Task objective:
Please list every line in the entries below that contains the word "esse".
(Data records begins)
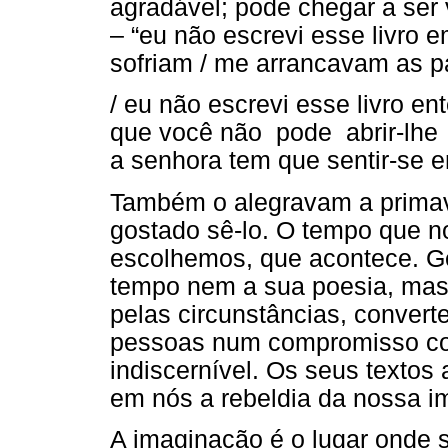
agradável; pode chegar a ser
– “eu não escrevi esse livro
sofriam / me arrancavam as p
/ eu não escrevi esse livro e
que você não pode abrir-lhe
a senhora tem que sentir-se 
Também o alegravam a primaver
gostado sê-lo. O tempo que n
escolhemos, que acontece. G
tempo nem a sua poesia, mas 
pelas circunstâncias, conver
pessoas num compromisso com
indiscernível. Os seus textos
em nós a rebeldia da nossa i
A imaginação é o lugar onde 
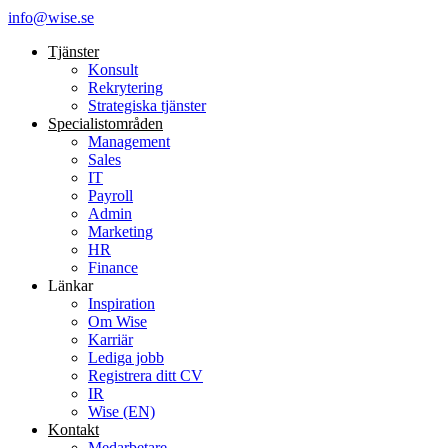
info@wise.se
Tjänster
Konsult
Rekrytering
Strategiska tjänster
Specialist­områden
Management
Sales
IT
Payroll
Admin
Marketing
HR
Finance
Länkar
Inspiration
Om Wise
Karriär
Lediga jobb
Registrera ditt CV
IR
Wise (EN)
Kontakt
Medarbetare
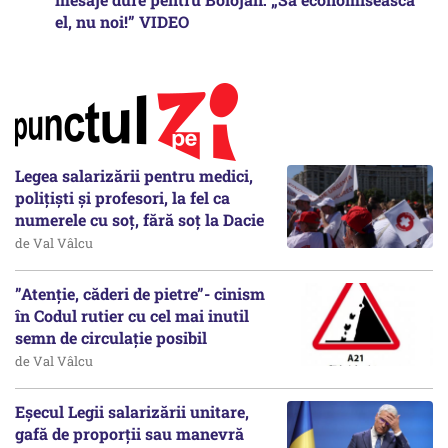
el, nu noi!” VIDEO
Legea salarizării pentru medici,
polițiști și profesori, la fel ca
numerele cu soț, fără soț la Dacie
de Val Vâlcu
”Atenție, căderi de pietre”- cinism
în Codul rutier cu cel mai inutil
semn de circulație posibil
de Val Vâlcu
Eșecul Legii salarizării unitare,
gafă de proporții sau manevră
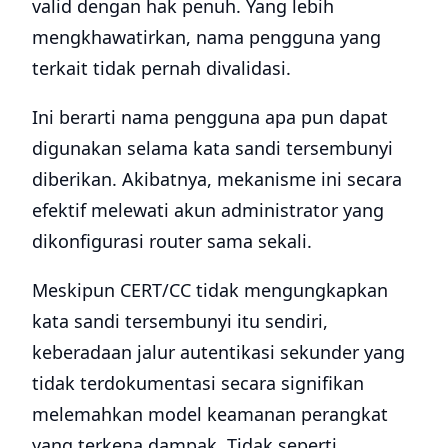
valid dengan hak penuh. Yang lebih
mengkhawatirkan, nama pengguna yang
terkait tidak pernah divalidasi.
Ini berarti nama pengguna apa pun dapat
digunakan selama kata sandi tersembunyi
diberikan. Akibatnya, mekanisme ini secara
efektif melewati akun administrator yang
dikonfigurasi router sama sekali.
Meskipun CERT/CC tidak mengungkapkan
kata sandi tersembunyi itu sendiri,
keberadaan jalur autentikasi sekunder yang
tidak terdokumentasi secara signifikan
melemahkan model keamanan perangkat
yang terkena dampak. Tidak seperti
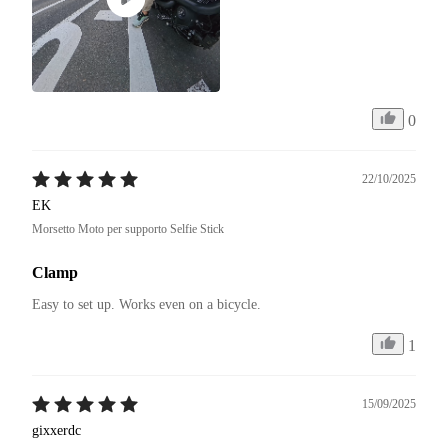
0
22/10/2025
EK
Morsetto Moto per supporto Selfie Stick
Clamp
Easy to set up. Works even on a bicycle.
1
15/09/2025
gixxerdc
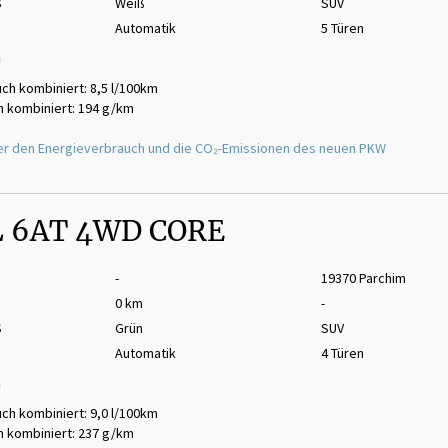
S
Weiß
SUV
Automatik
5 Türen
m
ch kombiniert: 8,5 l/100km
 kombiniert: 194 g/km
er den Energieverbrauch und die CO₂-Emissionen des neuen PKW
L 6AT 4WD CORE
-
19370 Parchim
0 km
-
S
Grün
SUV
Automatik
4 Türen
m
ch kombiniert: 9,0 l/100km
 kombiniert: 237 g/km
(Data records ends)
Task result:
– “eu não escrevi esse livro
/ eu não escrevi esse livro e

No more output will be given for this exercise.